Ainsi tous ces médias, possédés par un noyau réduit de grands décideurs (les Bouygues, Lagardère, Bolloré, Dassault, Pinault…), qui occultent les reportages gênants (cf l’exemple de TF1 refusant d’évoquer le défaut de construction de la centrale nucléaire de Flamanville, dont le chantier est dirigé par Martin Bouygues…).
Ainsi également ces prestations de « ménages », ces animations de colloques d’entreprises, payées à prix d’or, que de nombreux journalistes acceptent de faire, au mépris de toute éthique (cf l’exemple d’une Isabelle Giordano qui invite sur son émission de France Inter intitulée « Service public » le chef d’entreprise pour lequel elle a animé quelques jours plus tôt un séminaire…)
Ainsi, ces experts, sollicités à tout bout de champ, qui squattent depuis des lustres les plateaux TV, toujours présentés comme universitaires ou chercheurs, alors qu’ils ont des accointances avec les plus grandes entreprises du CAC 40 (en tant qu’administrateur ou parce qu’ils y animent des séminaires…), sûrs d’eux-mêmes, condescendants, et incapables de la moindre autocritique, même quand ils sont pris en flagrant délit d’incompétence (cf l’exemple flagrant d’Alain Minc et de l’économiste Daniel Cohen qui assuraient en 2008 que la crise financière était passée…)
Ainsi, surtout, ce côté « pensée unique », qui nous rabâche toujours les mêmes faits divers (destinés à « faire diversion », comme le disait si bien Bourdieu), les mêmes rengaines de « réformes nécessaires »… les mêmes caricatures (sur les cités de banlieue, l’insécurité…), montrant surtout le mépris de classe dont font preuve les journalistes, trop inféodés eux-mêmes au pouvoir.
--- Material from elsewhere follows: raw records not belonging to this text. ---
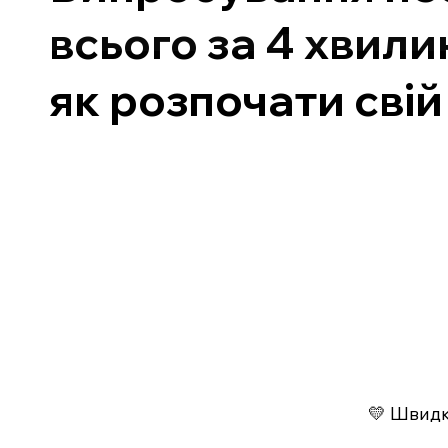
всього за 4 хвили
як розпочати свій
💛 Швидко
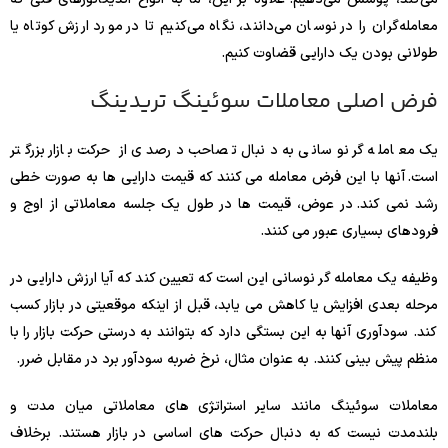
معامله‌گران را در نوسان می‌دانند، نگاه می‌کنیم تا در مورد ارزش کوتاه یا
طولانی بودن یک دارایی قضاوت کنیم.
فرض اصلی معاملات سوئینگ تریدینگ
یک معامله گر نوسانی به دنبال تصاحب درصدی از حرکت بازار بزرگتر
است. آنها با این فرض معامله می کنند که قیمت دارایی ها به صورت خطی
رشد نمی کند. در عوض، قیمت ها در طول یک جلسه معاملاتی از اوج و
فرودهای بسیاری عبور می کنند.
وظیفه یک معامله گر نوسانی این است که تعیین کند که آیا ارزش دارایی در
مرحله بعدی افزایش یا کاهش می یابد، قبل از اینکه موقعیتی در بازار کسب
کند. سودآوری آنها به این بستگی دارد که بتوانند به درستی حرکت بازار را با
منظم پیش بینی کنند. به عنوان مثال، نرخ ضربه سودآور برد در مقابل ضرر.
معاملات سوئینگ مانند سایر استراتژی های معاملاتی میان مدت و
بلندمدت نیست که به دنبال حرکت های اساسی در بازار هستند. برخلاف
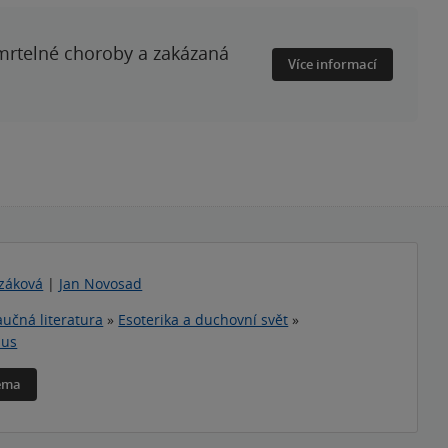
smrtelné choroby a zakázaná
Více informací
rzáková
|
Jan Novosad
učná literatura
»
Esoterika a duchovní svět
»
mus
téma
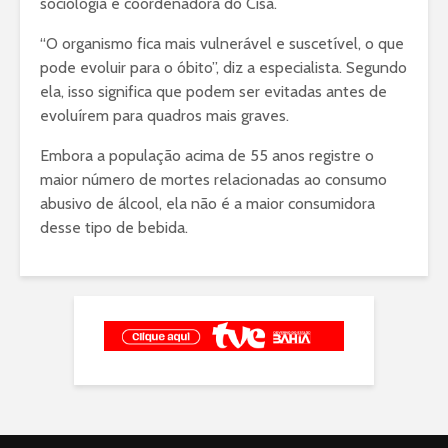
sociologia e coordenadora do Cisa.
“O organismo fica mais vulnerável e suscetível, o que
pode evoluir para o óbito”, diz a especialista. Segundo
ela, isso significa que podem ser evitadas antes de
evoluírem para quadros mais graves.
Embora a população acima de 55 anos registre o
maior número de mortes relacionadas ao consumo
abusivo de álcool, ela não é a maior consumidora
desse tipo de bebida.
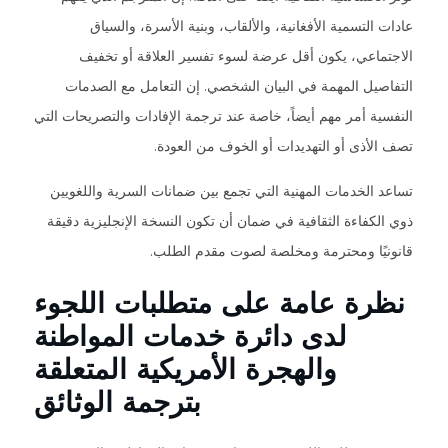
عادات التسمية الأفغانية، والألقاب، وبنية الأسرة، والسياق
الاجتماعي، يكون أقل عرضة لسوء تفسير العلاقة أو تخفيف
التفاصيل المهمة في البيان الشخصي. إن التعامل مع الصدمات
النفسية أمر مهم أيضاً، خاصة عند ترجمة الإفادات والتصريحات التي
تصف الأذى أو التهديدات أو الخوف من العودة.
تساعد الخدمات المهنية التي تجمع بين ضمانات السرية واللغويين
ذوي الكفاءة الثقافية في ضمان أن تكون النسخة الإنجليزية دقيقة
قانونيًا ومحترمة ومخلصة لصوت مقدم الطلب.
نظرة عامة على متطلبات اللجوء
لدى دائرة خدمات المواطنة
والهجرة الأمريكية المتعلقة
بترجمة الوثائق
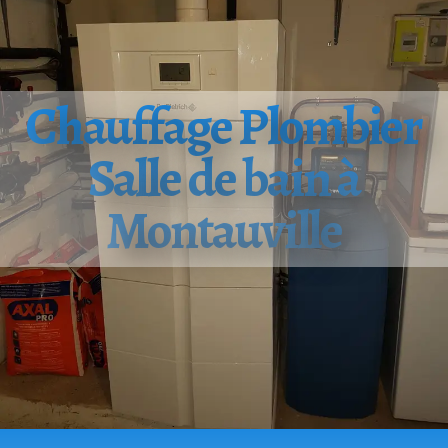
Chauffage Plombier
Salle de bain à
Montauville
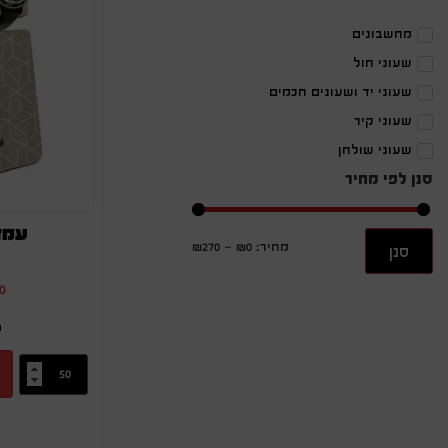
מחשבונים
שעוני חול
שעוני יד ושעונים חכמים
שעוני קיר
שעוני שולחן
סנן לפי מחיר
עמד
מחיר:
₪0
—
₪270
סנן
0
מ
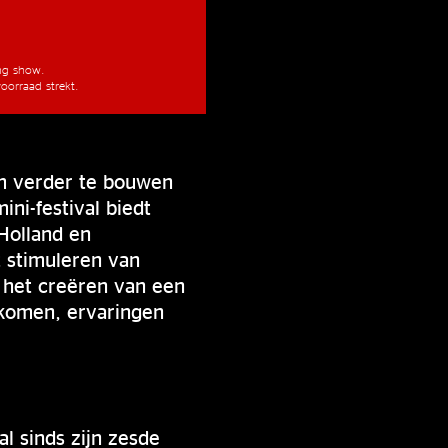
ang show.
oorraad strekt.
m verder te bouwen
ni-festival biedt
-Holland en
t stimuleren van
 het creëren van een
nkomen, ervaringen
al sinds zijn zesde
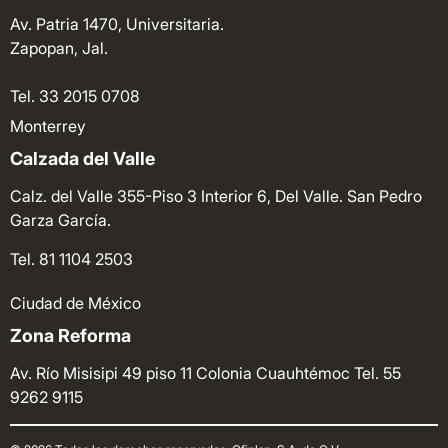
Av. Patria 1470, Universitaria.
Zapopan, Jal.
Tel. 33 2015 0708
Monterrey
Calzada del Valle
Calz. del Valle 355-Piso 3 Interior 6, Del Valle. San Pedro
Garza García.
Tel. 81 1104 2503
Ciudad de México
Zona Reforma
Av. Río Misisipi 49 piso 11 Colonia Cuauhtémoc
Tel. 55
9262 9115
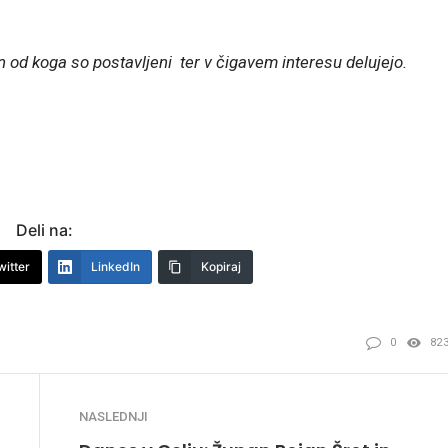
 in od koga so postavljeni ter v čigavem interesu delujejo.
Deli na:
witter
LinkedIn
Kopiraj
0
82
NASLEDNJI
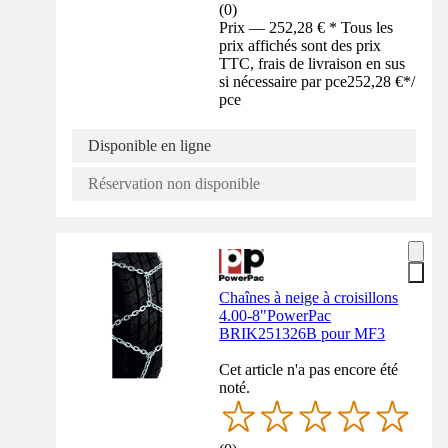
(
0
)
Prix — 252,28 € * Tous les
prix affichés sont des prix
TTC, frais de livraison en sus
si nécessaire par pce
252,28 €
*
/
pce
Disponible en ligne
Réservation non disponible
Chaînes à neige à croisillons
4.00-8"PowerPac
BRIK251326B pour MF3
Cet article n'a pas encore été
noté.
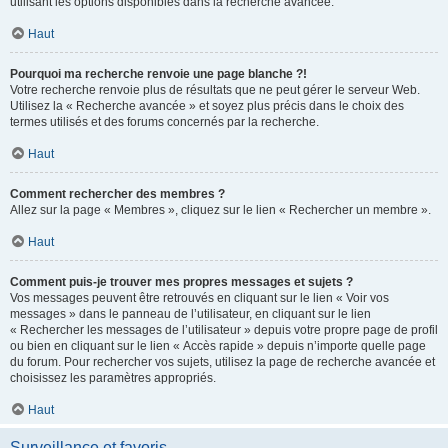
utilisant les options disponibles dans la recherche avancée.
Haut
Pourquoi ma recherche renvoie une page blanche ?!
Votre recherche renvoie plus de résultats que ne peut gérer le serveur Web.
Utilisez la « Recherche avancée » et soyez plus précis dans le choix des
termes utilisés et des forums concernés par la recherche.
Haut
Comment rechercher des membres ?
Allez sur la page « Membres », cliquez sur le lien « Rechercher un membre ».
Haut
Comment puis-je trouver mes propres messages et sujets ?
Vos messages peuvent être retrouvés en cliquant sur le lien « Voir vos
messages » dans le panneau de l’utilisateur, en cliquant sur le lien
« Rechercher les messages de l’utilisateur » depuis votre propre page de profil
ou bien en cliquant sur le lien « Accès rapide » depuis n’importe quelle page
du forum. Pour rechercher vos sujets, utilisez la page de recherche avancée et
choisissez les paramètres appropriés.
Haut
Surveillance et favoris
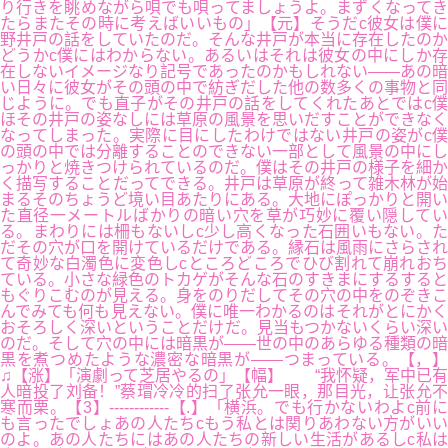
り行きを眺めながら唄でも唄ってましょうよ。まずくなってき
たらまたその時に考えばいいもの」【元】そうだc彼女は僕に
野井戸の話をしていたのだ。そんな井戸が本当に存在したのか
どうかc僕にはわからない。あるいはそれは彼女の中にしか存
在しないイメージなり記号であったのかもしれない――あの暗
い日々に彼女がその頭の中で紡ぎだした他の数多くの事物と同
じように。でも直子がその井戸の話をしてくれたあとではc僕
ほその井戸の姿なしには草原の風景を思いだすことができなく
なってしまった。実際に目にしたわけではない井戸の姿がc僕
の頭の中では分離することのできない一部として風景の中にし
っかりと焼きつけられているのだ。僕はその井戸の様子を細か
く描写することだってできる。井戸は草原が終って雑木林が始
まるそのちょうど境い目あたりにある。大地にぽっかりと開い
た直径一メートルばかりの暗い穴を草が巧妙に覆い隠してい
る。まわりには柵もないしc少し高くなった石囲いもない。た
だその穴が口を開けているだけである。縁石は風雨にさらされ
て奇妙な白濁色に変色しcところどころでひび割れて崩れおち
ている。小さな緑色のトカゲがそんな石のすきまにするすると
もぐりこむのが見える。身をのりだしてその穴の中をのぞきこ
んでみても何も見えない。僕に唯一わかるのはそれがとにかく
おそろしく深いということだけだ。見当もつかないくらい深い
のだ。そして穴の中には暗黒が――世の中のあらゆる種類の暗
黒を煮つめたような濃密な暗黒が――つまっている。【，】
♫【涨】「演劇って芝居やるの」【幅】 “我怀疑，军中已有
人暗投了刘备！”蔡瑁冷冷的扫了张允一眼，那目光，让张允不
寒而栗。【3】------------【.】「横浜。でも行かないわよc前に
も言ったでしょあの人たちcもう私とは関りあわない方がいい
のよ。あの人たちにはあの人たちの新しい生活があるしc私は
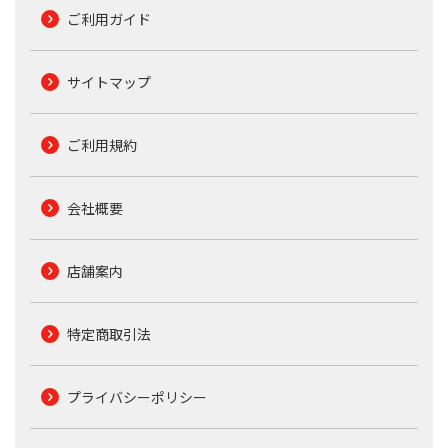
ご利用ガイド
サイトマップ
ご利用規約
会社概要
店舗案内
特定商取引法
プライバシーポリシー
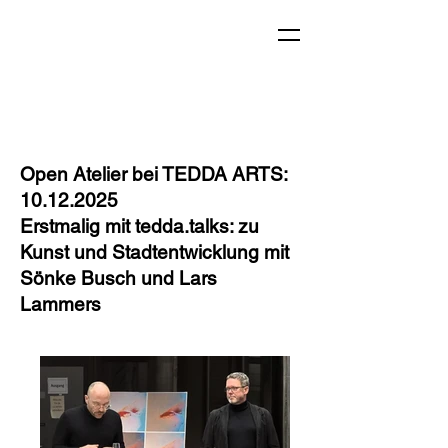
Open Atelier bei TEDDA ARTS:
10.12.2025
Erstmalig mit tedda.talks: zu
Kunst und Stadtentwicklung mit
Sönke Busch und Lars
Lammers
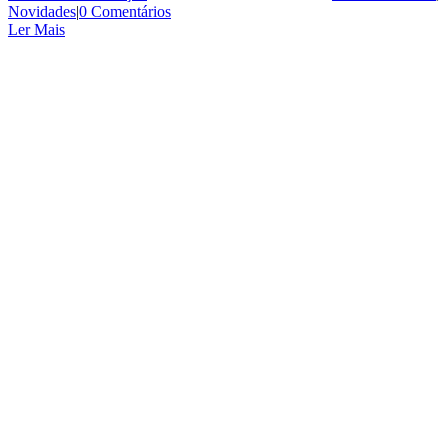
Novidades
|
0 Comentários
Ler Mais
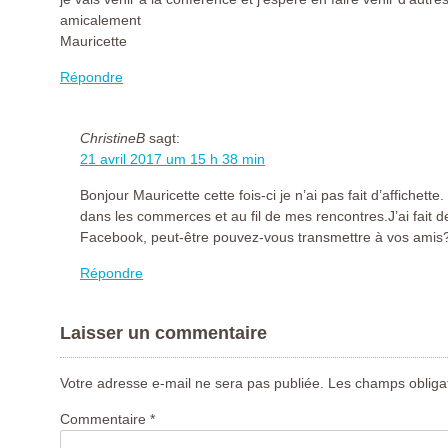
amicalement
Mauricette
Répondre
ChristineB
sagt:
21 avril 2017 um 15 h 38 min
Bonjour Mauricette cette fois-ci je n’ai pas fait d’affichette
dans les commerces et au fil de mes rencontres.J’ai fait
Facebook, peut-être pouvez-vous transmettre à vos amis?!
Répondre
Laisser un commentaire
Votre adresse e-mail ne sera pas publiée.
Les champs obligat
Commentaire
*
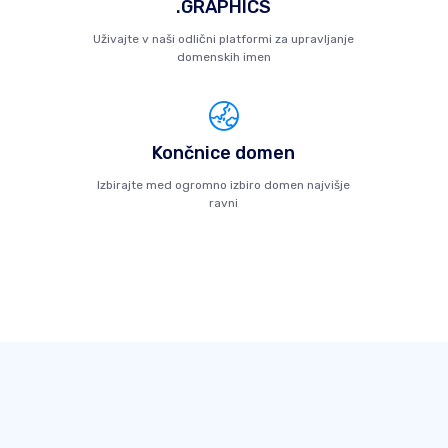
.GRAPHICS
Uživajte v naši odlični platformi za upravljanje
domenskih imen
Končnice domen
Izbirajte med ogromno izbiro domen najvišje
ravni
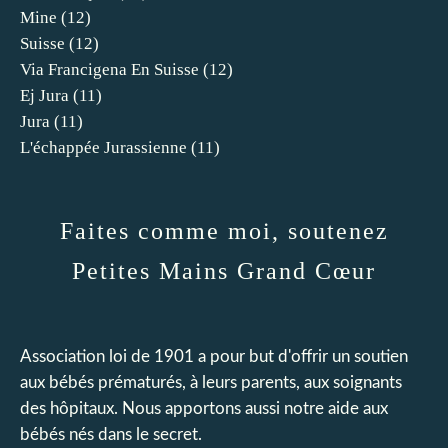
Mine
(12)
Suisse
(12)
Via Francigena En Suisse
(12)
Ej Jura
(11)
Jura
(11)
L'échappée Jurassienne
(11)
Faites comme moi, soutenez
Petites Mains Grand Cœur
Association loi de 1901 a pour but d'offrir un soutien
aux bébés prématurés, à leurs parents, aux soignants
des hôpitaux. Nous apportons aussi notre aide aux
bébés nés dans le secret.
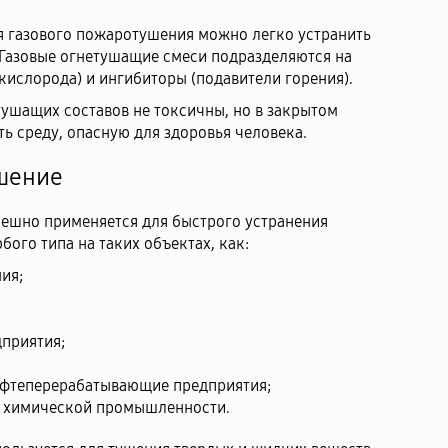
я газового пожаротушения можно легко устранить
Газовые огнетушащие смеси подразделяются на
кислорода) и ингибиторы (подавители горения).
ушащих составов не токсичны, но в закрытом
ь среду, опасную для здоровья человека.
шение
ешно применяется для быстрого устранения
ого типа на таких объектах, как:
ия;
приятия;
фтеперерабатывающие предприятия;
и химической промышленности.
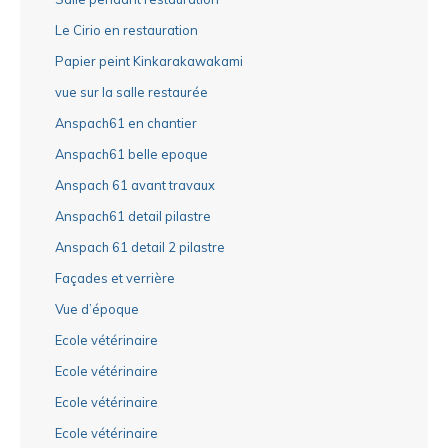
Le Cirio en restauration
Papier peint Kinkarakawakami
vue sur la salle restaurée
Anspach61 en chantier
Anspach61 belle epoque
Anspach 61 avant travaux
Anspach61 detail pilastre
Anspach 61 detail 2 pilastre
Façades et verrière
Vue d’époque
Ecole vétérinaire
Ecole vétérinaire
Ecole vétérinaire
Ecole vétérinaire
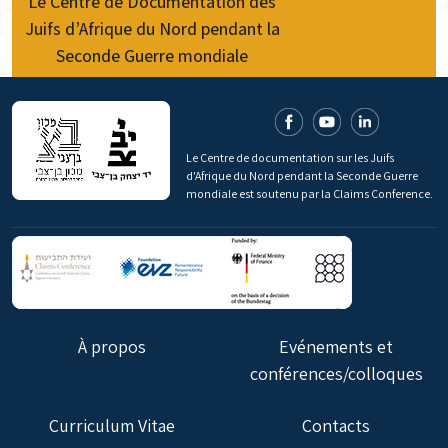
Le Centre de Documentation des
Juifs d’Afrique du Nord pendant la
Seconde Guerre mondiale
Le Centre de documentation sur les Juifs
d'Afrique du Nord pendant la Seconde Guerre
mondiale est soutenu par la Claims Conference.
À propos
Evénements et
conférences/colloques
Curriculum Vitae
Contacts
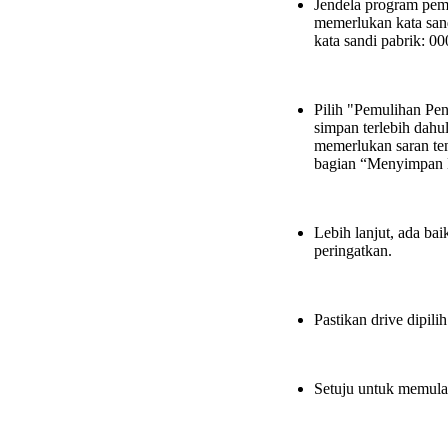
Jendela program pem
memerlukan kata san
kata sandi pabrik: 
Pilih "Pemulihan Pen
simpan terlebih dahu
memerlukan saran te
bagian “Menyimpan D
Lebih lanjut, ada b
peringatkan.
Pastikan drive dipili
Setuju untuk memulai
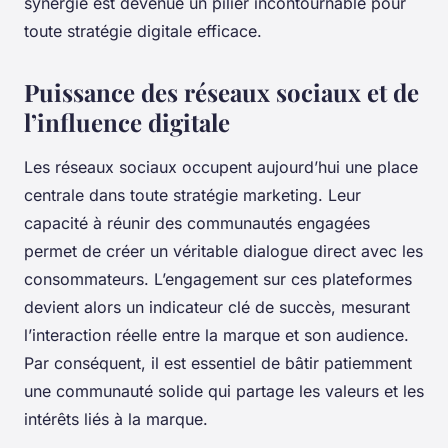
synergie est devenue un pilier incontournable pour
toute stratégie digitale efficace.
Puissance des réseaux sociaux et de
l’influence digitale
Les réseaux sociaux occupent aujourd’hui une place
centrale dans toute stratégie marketing. Leur
capacité à réunir des communautés engagées
permet de créer un véritable dialogue direct avec les
consommateurs. L’engagement sur ces plateformes
devient alors un indicateur clé de succès, mesurant
l’interaction réelle entre la marque et son audience.
Par conséquent, il est essentiel de bâtir patiemment
une communauté solide qui partage les valeurs et les
intérêts liés à la marque.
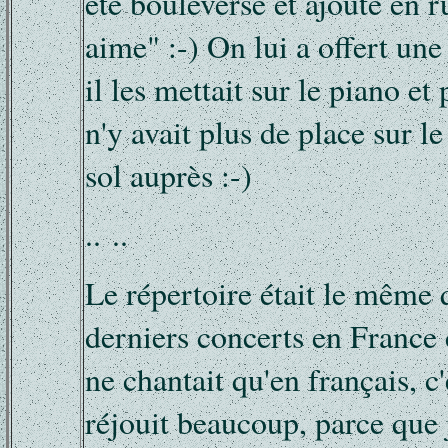
été bouleversé et ajouté en r
aime" :-) On lui a offert une
il les mettait sur le piano et
n'y avait plus de place sur le
sol auprès :-)
.. ..
Le répertoire était le même 
derniers concerts en France c
ne chantait qu'en français, c
réjouit beaucoup, parce que 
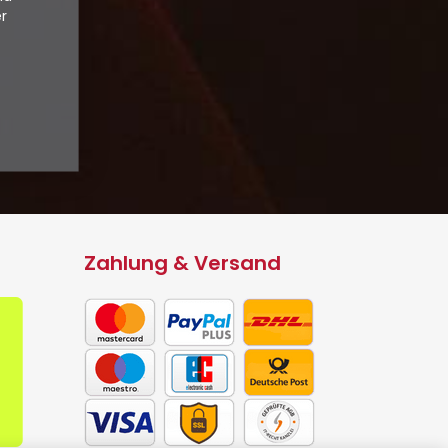
er
Zahlung & Versand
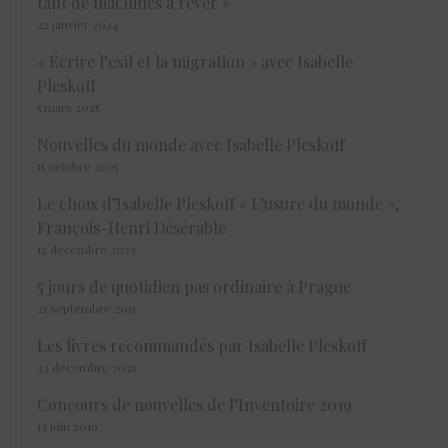
tant de machines à rêver »
22 janvier 2024
« Écrire l’exil et la migration » avec Isabelle
Pleskoff
5 mars 2025
Nouvelles du monde avec Isabelle Pleskoff
15 octobre 2025
Le choix d’Isabelle Pleskoff « L’usure du monde »,
François-Henri Désérable
12 décembre 2023
5 jours de quotidien pas ordinaire à Prague
21 septembre 2015
Les livres recommandés par Isabelle Pleskoff
23 décembre 2021
Concours de nouvelles de l’Inventoire 2019
13 juin 2019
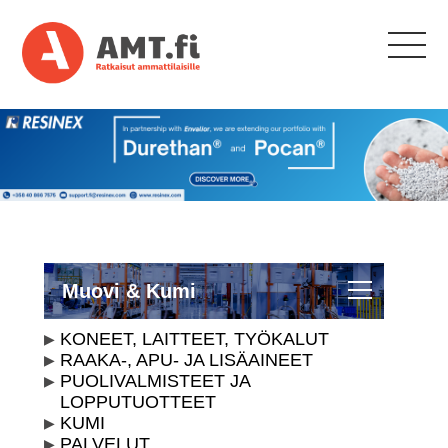
Muovi & Kumi
KONEET, LAITTEET, TYÖKALUT
RAAKA-, APU- JA LISÄAINEET
PUOLIVALMISTEET JA
LOPPUTUOTTEET
KUMI
PALVELUT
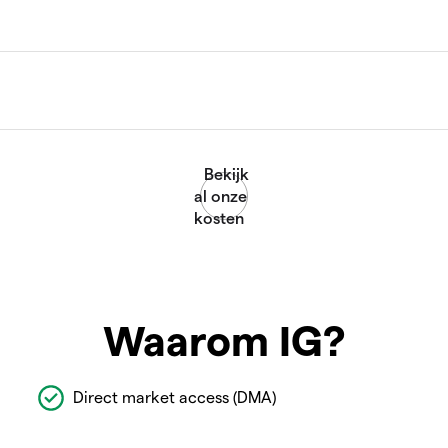
Waarom IG?
Direct market access (DMA)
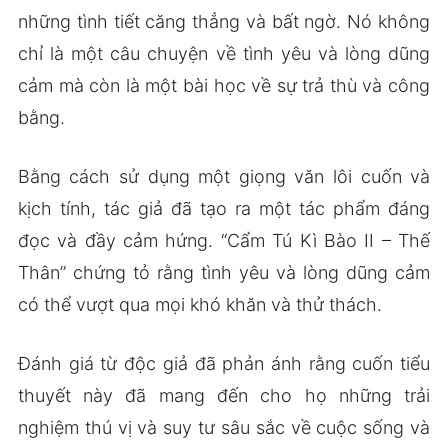
những tình tiết căng thẳng và bất ngờ. Nó không
chỉ là một câu chuyện về tình yêu và lòng dũng
cảm mà còn là một bài học về sự trả thù và công
bằng.
Bằng cách sử dụng một giọng văn lôi cuốn và
kịch tính, tác giả đã tạo ra một tác phẩm đáng
đọc và đầy cảm hứng. “Cẩm Tú Kì Bào II – Thế
Thân” chứng tỏ rằng tình yêu và lòng dũng cảm
có thể vượt qua mọi khó khăn và thử thách.
Đánh giá từ độc giả đã phản ánh rằng cuốn tiểu
thuyết này đã mang đến cho họ những trải
nghiệm thú vị và suy tư sâu sắc về cuộc sống và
Bref, ce film passe au moulinet tout ce petit gratin, ce monde d’auto-satisfaits, qui semblent avoir oublié depuis belle lurette les concepts de « pluralisme, indépendance, objectivité », et qui rappelle aussi, malheureusement, ô combien l’opportunisme et l’ambition, dans le mauvais sens du terme, peuvent dévoyer les qualités et l’éthique du journalisme.